А случилось в тот вечер вот что. Ресторан, один из самых известных и модных в городе, находился на крыше высотки. Два стеклянных лифта, пассажиры которых могли видеть Москву, сверкавшую огнями далеко внизу, едва вмещали гостей, спешащих на вечерний концерт. Женщины были в платьях с такими глубокими декольте, что в них хотелось бросить монетку, мужчины – в дорогих костюмах. Охранники, угодливо открывая перед гостями двери в зал, слегка кланялись.
С больших афиш, наклеенных на стены, улыбалась белокурая певица с прической а-ля Мэрилин Монро, с тонкими чертами лица и лучистыми глазами.
Проходя мимо афиш, гости слегка замедляли шаг, словно здороваясь с Полиной, и обсуждали ее между собой.
– Какое у нее аристократическое лицо.
– Да, сегодня такое редко встретишь.
В дамской комнате у огромного, до пола, зеркала красотки поправляли макияж.
– На ее концертах всегда аншлаг. И что в ней все находят? Не понимаю…
– Но ты ведь и сама здесь.
– Я пришла, чтобы потусить, – капризно протянула девушка, обводя губы помадой.
Шел июль, и на веранде было тепло. У стола с шампанским собрались журналистки, молодые девчонки, сотрудницы глянцевых изданий и репортеры светской хроники, легко узнаваемые по дешевеньким платьям.

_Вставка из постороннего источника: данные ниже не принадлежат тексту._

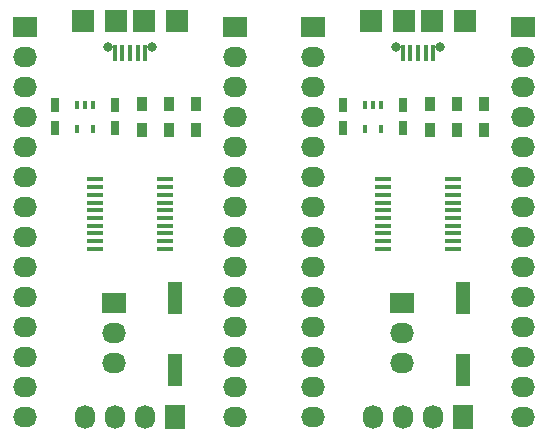
<source format=gbr>
G04 #@! TF.FileFunction,Soldermask,Top*
%FSLAX46Y46*%
G04 Gerber Fmt 4.6, Leading zero omitted, Abs format (unit mm)*
G04 Created by KiCad (PCBNEW 4.0.2+dfsg1-stable) date So 12. marec 2016, 22:26:04 CET*
%MOMM*%
G01*
G04 APERTURE LIST*
%ADD10C,0.100000*%
%ADD11R,0.750000X1.200000*%
%ADD12R,2.032000X1.727200*%
%ADD13O,2.032000X1.727200*%
%ADD14R,1.727200X2.032000*%
%ADD15O,1.727200X2.032000*%
%ADD16R,0.900000X1.200000*%
%ADD17R,1.200000X2.700000*%
%ADD18R,1.450000X0.450000*%
%ADD19R,0.406400X0.660400*%
%ADD20R,0.400000X1.350000*%
%ADD21C,0.800000*%
%ADD22R,1.900000X1.900000*%
G04 APERTURE END LIST*
D10*
D11*
X139700000Y-110805000D03*
X139700000Y-108905000D03*
X134620000Y-110805000D03*
X134620000Y-108905000D03*
D12*
X132080000Y-102235000D03*
D13*
X132080000Y-104775000D03*
X132080000Y-107315000D03*
X132080000Y-109855000D03*
X132080000Y-112395000D03*
X132080000Y-114935000D03*
X132080000Y-117475000D03*
X132080000Y-120015000D03*
X132080000Y-122555000D03*
X132080000Y-125095000D03*
X132080000Y-127635000D03*
X132080000Y-130175000D03*
X132080000Y-132715000D03*
X132080000Y-135255000D03*
D14*
X144780000Y-135255000D03*
D15*
X142240000Y-135255000D03*
X139700000Y-135255000D03*
X137160000Y-135255000D03*
D12*
X149860000Y-102235000D03*
D13*
X149860000Y-104775000D03*
X149860000Y-107315000D03*
X149860000Y-109855000D03*
X149860000Y-112395000D03*
X149860000Y-114935000D03*
X149860000Y-117475000D03*
X149860000Y-120015000D03*
X149860000Y-122555000D03*
X149860000Y-125095000D03*
X149860000Y-127635000D03*
X149860000Y-130175000D03*
X149860000Y-132715000D03*
X149860000Y-135255000D03*
D12*
X139636500Y-125603000D03*
D13*
X139636500Y-128143000D03*
X139636500Y-130683000D03*
D16*
X146558000Y-108755000D03*
X146558000Y-110955000D03*
X141986000Y-108755000D03*
X141986000Y-110955000D03*
X144272000Y-108755000D03*
X144272000Y-110955000D03*
D17*
X144780000Y-125220000D03*
X144780000Y-131320000D03*
D18*
X138020000Y-115185000D03*
X138020000Y-115835000D03*
X138020000Y-116485000D03*
X138020000Y-117135000D03*
X138020000Y-117785000D03*
X138020000Y-118435000D03*
X138020000Y-119085000D03*
X138020000Y-119735000D03*
X138020000Y-120385000D03*
X138020000Y-121035000D03*
X143920000Y-121035000D03*
X143920000Y-120385000D03*
X143920000Y-119735000D03*
X143920000Y-119085000D03*
X143920000Y-118435000D03*
X143920000Y-117785000D03*
X143920000Y-117135000D03*
X143920000Y-116485000D03*
X143920000Y-115835000D03*
X143920000Y-115185000D03*
D19*
X137820400Y-108839000D03*
X136499600Y-108839000D03*
X137160000Y-108839000D03*
X136499600Y-110871000D03*
X137820400Y-110871000D03*
D20*
X142270000Y-104455000D03*
X141620000Y-104455000D03*
X140970000Y-104455000D03*
X140320000Y-104455000D03*
X139670000Y-104455000D03*
D21*
X142870000Y-103930000D03*
X139070000Y-103930000D03*
D22*
X144920000Y-101780000D03*
X137020000Y-101780000D03*
X142170000Y-101780000D03*
X139770000Y-101780000D03*
D11*
X139700000Y-110805000D03*
X139700000Y-108905000D03*
X134620000Y-110805000D03*
X134620000Y-108905000D03*
D12*
X132080000Y-102235000D03*
D13*
X132080000Y-104775000D03*
X132080000Y-107315000D03*
X132080000Y-109855000D03*
X132080000Y-112395000D03*
X132080000Y-114935000D03*
X132080000Y-117475000D03*
X132080000Y-120015000D03*
X132080000Y-122555000D03*
X132080000Y-125095000D03*
X132080000Y-127635000D03*
X132080000Y-130175000D03*
X132080000Y-132715000D03*
X132080000Y-135255000D03*
D14*
X144780000Y-135255000D03*
D15*
X142240000Y-135255000D03*
X139700000Y-135255000D03*
X137160000Y-135255000D03*
D12*
X149860000Y-102235000D03*
D13*
X149860000Y-104775000D03*
X149860000Y-107315000D03*
X149860000Y-109855000D03*
X149860000Y-112395000D03*
X149860000Y-114935000D03*
X149860000Y-117475000D03*
X149860000Y-120015000D03*
X149860000Y-122555000D03*
X149860000Y-125095000D03*
X149860000Y-127635000D03*
X149860000Y-130175000D03*
X149860000Y-132715000D03*
X149860000Y-135255000D03*
D12*
X139636500Y-125603000D03*
D13*
X139636500Y-128143000D03*
X139636500Y-130683000D03*
D16*
X146558000Y-108755000D03*
X146558000Y-110955000D03*
X141986000Y-108755000D03*
X141986000Y-110955000D03*
X144272000Y-108755000D03*
X144272000Y-110955000D03*
D17*
X144780000Y-125220000D03*
X144780000Y-131320000D03*
D18*
X138020000Y-115185000D03*
X138020000Y-115835000D03*
X138020000Y-116485000D03*
X138020000Y-117135000D03*
X138020000Y-117785000D03*
X138020000Y-118435000D03*
X138020000Y-119085000D03*
X138020000Y-119735000D03*
X138020000Y-120385000D03*
X138020000Y-121035000D03*
X143920000Y-121035000D03*
X143920000Y-120385000D03*
X143920000Y-119735000D03*
X143920000Y-119085000D03*
X143920000Y-118435000D03*
X143920000Y-117785000D03*
X143920000Y-117135000D03*
X143920000Y-116485000D03*
X143920000Y-115835000D03*
X143920000Y-115185000D03*
D19*
X137820400Y-108839000D03*
X136499600Y-108839000D03*
X137160000Y-108839000D03*
X136499600Y-110871000D03*
X137820400Y-110871000D03*
D20*
X142270000Y-104455000D03*
X141620000Y-104455000D03*
X140970000Y-104455000D03*
X140320000Y-104455000D03*
X139670000Y-104455000D03*
D21*
X142870000Y-103930000D03*
X139070000Y-103930000D03*
D22*
X144920000Y-101780000D03*
X137020000Y-101780000D03*
X142170000Y-101780000D03*
X139770000Y-101780000D03*
D11*
X164084000Y-110805000D03*
X164084000Y-108905000D03*
X159004000Y-110805000D03*
X159004000Y-108905000D03*
D12*
X156464000Y-102235000D03*
D13*
X156464000Y-104775000D03*
X156464000Y-107315000D03*
X156464000Y-109855000D03*
X156464000Y-112395000D03*
X156464000Y-114935000D03*
X156464000Y-117475000D03*
X156464000Y-120015000D03*
X156464000Y-122555000D03*
X156464000Y-125095000D03*
X156464000Y-127635000D03*
X156464000Y-130175000D03*
X156464000Y-132715000D03*
X156464000Y-135255000D03*
D14*
X169164000Y-135255000D03*
D15*
X166624000Y-135255000D03*
X164084000Y-135255000D03*
X161544000Y-135255000D03*
D12*
X174244000Y-102235000D03*
D13*
X174244000Y-104775000D03*
X174244000Y-107315000D03*
X174244000Y-109855000D03*
X174244000Y-112395000D03*
X174244000Y-114935000D03*
X174244000Y-117475000D03*
X174244000Y-120015000D03*
X174244000Y-122555000D03*
X174244000Y-125095000D03*
X174244000Y-127635000D03*
X174244000Y-130175000D03*
X174244000Y-132715000D03*
X174244000Y-135255000D03*
D12*
X164020500Y-125603000D03*
D13*
X164020500Y-128143000D03*
X164020500Y-130683000D03*
D16*
X170942000Y-108755000D03*
X170942000Y-110955000D03*
X166370000Y-108755000D03*
X166370000Y-110955000D03*
X168656000Y-108755000D03*
X168656000Y-110955000D03*
D17*
X169164000Y-125220000D03*
X169164000Y-131320000D03*
D18*
X162404000Y-115185000D03*
X162404000Y-115835000D03*
X162404000Y-116485000D03*
X162404000Y-117135000D03*
X162404000Y-117785000D03*
X162404000Y-118435000D03*
X162404000Y-119085000D03*
X162404000Y-119735000D03*
X162404000Y-120385000D03*
X162404000Y-121035000D03*
X168304000Y-121035000D03*
X168304000Y-120385000D03*
X168304000Y-119735000D03*
X168304000Y-119085000D03*
X168304000Y-118435000D03*
X168304000Y-117785000D03*
X168304000Y-117135000D03*
X168304000Y-116485000D03*
X168304000Y-115835000D03*
X168304000Y-115185000D03*
D19*
X162204400Y-108839000D03*
X160883600Y-108839000D03*
X161544000Y-108839000D03*
X160883600Y-110871000D03*
X162204400Y-110871000D03*
D20*
X166654000Y-104455000D03*
X166004000Y-104455000D03*
X165354000Y-104455000D03*
X164704000Y-104455000D03*
X164054000Y-104455000D03*
D21*
X167254000Y-103930000D03*
X163454000Y-103930000D03*
D22*
X169304000Y-101780000D03*
X161404000Y-101780000D03*
X166554000Y-101780000D03*
X164154000Y-101780000D03*
M02*

</source>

– Я не понимаю, вокруг нее столько мужчин, почему она не выходит замуж?
– Может, она просто скрывает от всех свои отношения? Может, ее избранник женат?
– Да что там скрывать, просто нет никого. Эти певицы – несчастные бабы. У них и слава, и поклонники, а счастья нет. Недаром она на Монро так похожа.

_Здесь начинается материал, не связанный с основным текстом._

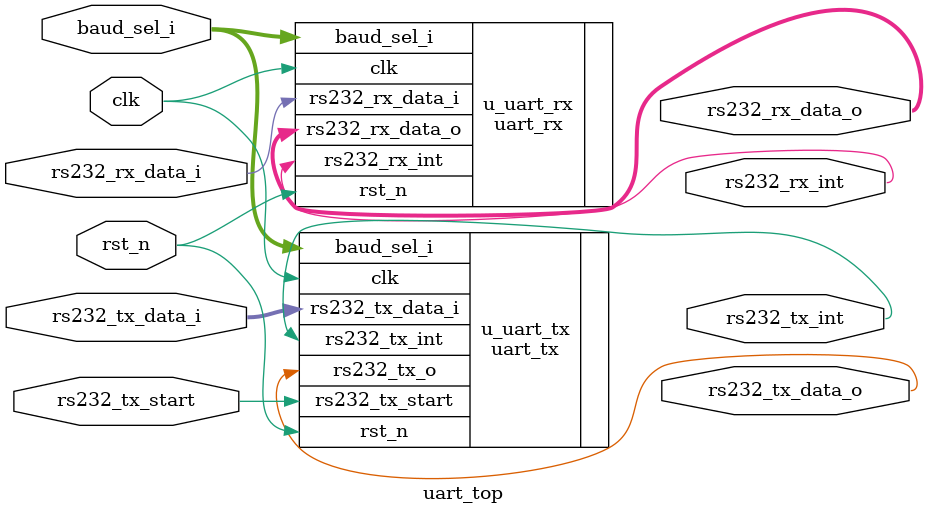
<source format=v>
`timescale 1ns/1ps

module uart_top
#(
	parameter UART_CLK_MHZ = 50
)
(
	input  clk,
	input  rst_n,
	input  [2:0]baud_sel_i,
	
	input  rs232_tx_start,
	input  [7:0]rs232_tx_data_i,
	output rs232_tx_data_o,
	output rs232_tx_int,
	
	input  rs232_rx_data_i,
	output [7:0]rs232_rx_data_o,
	output rs232_rx_int
	
);

uart_rx
#(
	.UART_CLK_MHZ(UART_CLK_MHZ)
)
u_uart_rx
(
	.clk(clk),
	.rst_n(rst_n),
	.baud_sel_i(baud_sel_i),
	.rs232_rx_data_i(rs232_rx_data_i),
	.rs232_rx_data_o(rs232_rx_data_o),
	.rs232_rx_int(rs232_rx_int)
);

uart_tx
#(
	.UART_CLK_MHZ(UART_CLK_MHZ)
)
u_uart_tx
(
	.clk(clk),
	.rst_n(rst_n),
	.baud_sel_i(baud_sel_i),
	.rs232_tx_start(rs232_tx_start),
	.rs232_tx_data_i(rs232_tx_data_i),
	.rs232_tx_int(rs232_tx_int),
	.rs232_tx_o(rs232_tx_data_o)
);

endmodule

</source>
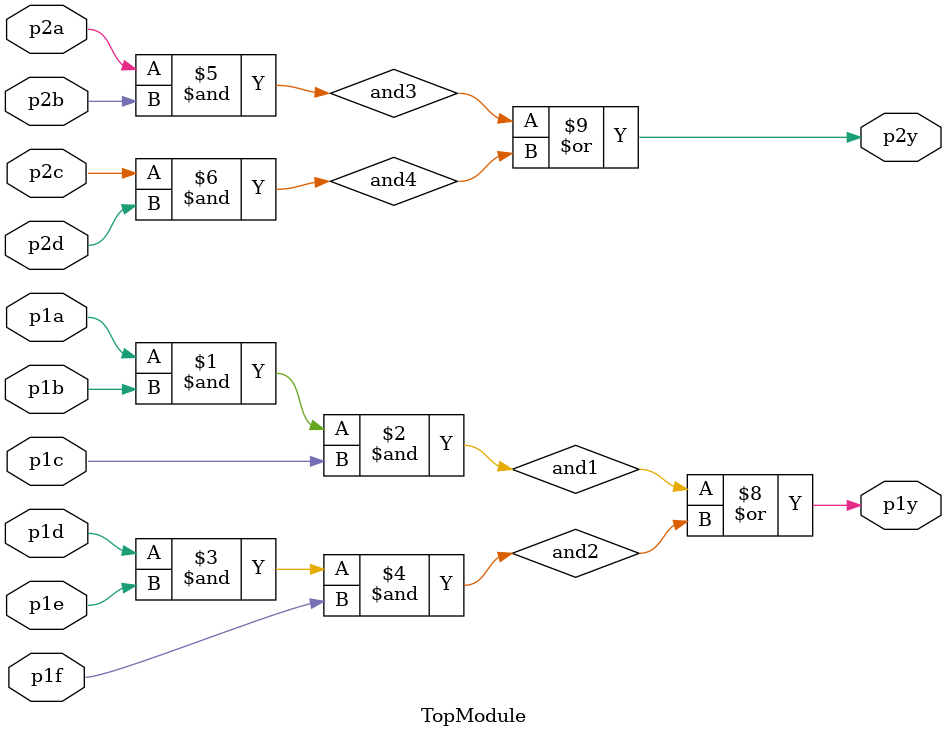
<source format=sv>

module TopModule(
    input p1a,
    input p1b,
    input p1c,
    input p1d,
    input p1e,
    input p1f,
    input p2a,
    input p2b,
    input p2c,
    input p2d,
    output reg p1y,
    output reg p2y
);

reg and1, and2, and3, and4;

assign and1 = p1a & p1b & p1c;
assign and2 = p1d & p1e & p1f;
assign and3 = p2a & p2b;
assign and4 = p2c & p2d;

always @* begin
    p1y = and1 | and2;
    p2y = and3 | and4;
end

endmodule
</source>
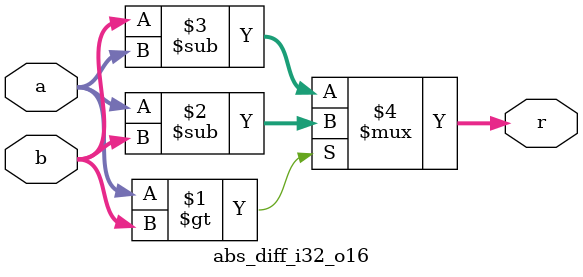
<source format=v>
module abs_diff_i32_o16(a,b,r);
input [15:0] a,b;
output [15:0] r;

assign r = (a>b) ? (a-b) : (b-a);

endmodule

</source>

Отправив в рот канапе, журналистка Женя Курицына, спешно вытерев рот салфеткой, громко сказала:
– Нет, девочки, все не то. Я столько несчастных баб повидала на своей работе. Тут что-то другое. Посмотрите, как у нее глаза светятся. Как будто пожар внутри.
– Думаешь, у нее кто-то есть?
– Убеждена! – И она снова потянулась за канапе.
Женя не сказала остальным журналисткам, что пообещала главному редактору выяснить все секреты Полины, а он за это поклялся отправить ее в отпуск на дорогой курорт за счет журнала.
На сцене суетились рабочие, звукорежиссер настраивал звук, и гости, смеясь, расползались по залу, занимая столики. Певица, ради которой все сегодня собрались здесь, была в гримерке, приводила себя в порядок и набиралась сил.
Женщина с микрофоном, освещенная лампой и яркими огнями, пятнами, лежащими у ее ног, всегда вызывает любопытство и зависть. Она стоит на сцене, как будто на ладони, и чувствует чужие взгляды, восхищенные, завороженные, завистливые, обожающие, раздевающие, злые, как будто все, кто смотрит, дотрагиваются до нее пальцами. Она знает, что должна быть совершенной от корней волос до кончиков ногтей, ведь ее разглядывают, словно под лупой, оценивая улыбку, маникюр, прическу, платье, туфли, выискивая каждый промах, каждую ошибку, которые можно будет потом обсуждать, прикрывая рты ладонями: «Помните, как из-под платья у нее торчала бретелька от бюстгальтера!» или: «Эти туфли она уже надевала на прошлом концерте». И какие бы чувства ни переполняли ее, какой бы ни была она грустной или уставшей, скучающей или невыспавшейся, выходя к зрителям, она должна быть совершенной, счастливой, улыбающейся, вызывающей восхищенный шепот за спиной: «Ах, какая женщина, сколько же в ней энергии, счастья и любви!»